Yapılışı: Isıtılmış sütün içerisine mayayı ve balı ekle karıştır. İçerisine ununuzdan bir  fincanı alın aldığınız unu bu karışıma bir çatal yardımıyla yedirin. Üzerini bir tabakla örtün. Yarım saat kadar mayanın kabarmasını bekleyin. Bu karışımda hava kabarcıkları görürseniz maya çalışıyor demektir.

Yayvanca bir tepsiye ununuzu, tuzu eleyin. Ortasını açın. Mayalı sıvı karışımı, ortadaki boşluğa dökün. Önce çatal yardımıyla sonra, elinizle hamur haline getirin. İyice yoğurun. Yumuşak bir hamur olsun. Bir kaba alın. Üzerini örtün. Sıkıca sarın. Hamur sıcak kalsın ve mayalansın. 2 saat sonra mayalanan bu hamuru açın ve bir cetvel yardımıyla 8 eşit parçaya bölün.

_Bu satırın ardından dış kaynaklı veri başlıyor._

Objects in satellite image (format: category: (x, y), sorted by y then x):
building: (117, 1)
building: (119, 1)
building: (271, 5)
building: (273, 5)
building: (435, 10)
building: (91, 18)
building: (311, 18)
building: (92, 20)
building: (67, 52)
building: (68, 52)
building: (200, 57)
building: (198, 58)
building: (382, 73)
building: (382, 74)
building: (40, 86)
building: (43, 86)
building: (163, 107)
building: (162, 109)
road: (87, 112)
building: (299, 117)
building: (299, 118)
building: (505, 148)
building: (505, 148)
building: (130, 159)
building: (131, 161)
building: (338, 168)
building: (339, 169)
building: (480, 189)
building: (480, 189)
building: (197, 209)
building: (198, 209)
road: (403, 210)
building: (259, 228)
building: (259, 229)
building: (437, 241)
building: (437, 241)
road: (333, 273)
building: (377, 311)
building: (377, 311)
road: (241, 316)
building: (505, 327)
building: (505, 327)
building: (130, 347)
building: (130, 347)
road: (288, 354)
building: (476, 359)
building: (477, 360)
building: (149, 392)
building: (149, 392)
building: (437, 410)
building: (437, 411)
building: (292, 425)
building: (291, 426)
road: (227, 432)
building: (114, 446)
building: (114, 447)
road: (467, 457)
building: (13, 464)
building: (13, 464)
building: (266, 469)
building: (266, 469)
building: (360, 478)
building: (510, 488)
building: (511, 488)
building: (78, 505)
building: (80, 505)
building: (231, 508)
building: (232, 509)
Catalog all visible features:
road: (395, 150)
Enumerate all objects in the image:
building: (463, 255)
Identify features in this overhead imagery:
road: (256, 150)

Her parçayı elinizle tezgâh üzerinde yuvarlayın.  Daha sonra 20 cm çapında bir merdane yardımıyla hamurları tek tek açın. Erittiğiniz tereyağıyla, tahini karıştırın. Her açtığınız hamurun iç yüzeyine bu karışımı sürün. Her açtığınız hamurda aynı işlemi tekrarlayın ve üst üste dizin. Yağlanmış hamurun yağladığınız yüzeyi üstte kalacak. En sonuncuyu yağlamayın.  Bir tabağın üzerinde buzdolabında en az 30 dakika dinlendirin. Kat kat hamurları buzdolabından çıkarın. Hafifçe unlanmış bir tezgâha alın ve  8 katı birbirine yapışık şekilde saat yönünde çevirerek ince açın. Açtığınız hamuru on santimetreye 10 santimetre kareler halinde kesin. Her kareyi tek tek karşılıklı iki ucunu içe gelecek ve uçlar birbirine değecek gibi yani zarf şeklinde katlayın. Katladığınız yönü alta gelecek şekilde yağlı kâğıt serdiğiniz tepsiye dizin. Üzerine kalınca bir örtü ile kapatın. En az bir saat kabarmasını bekleyin. Daha sonra içerisine az zeytinyağı döktünüz yumurtayı çırpın. Bir fırça yardımıyla kabaran hamurların üzerine sürün. Susam serpiştirin. 240 derece ısıtılmış fırında 20 dakika pişirin. Fırın tepsisinin altına bir kâse kaynar su koyarsanız hamurunuz daha da kabarır.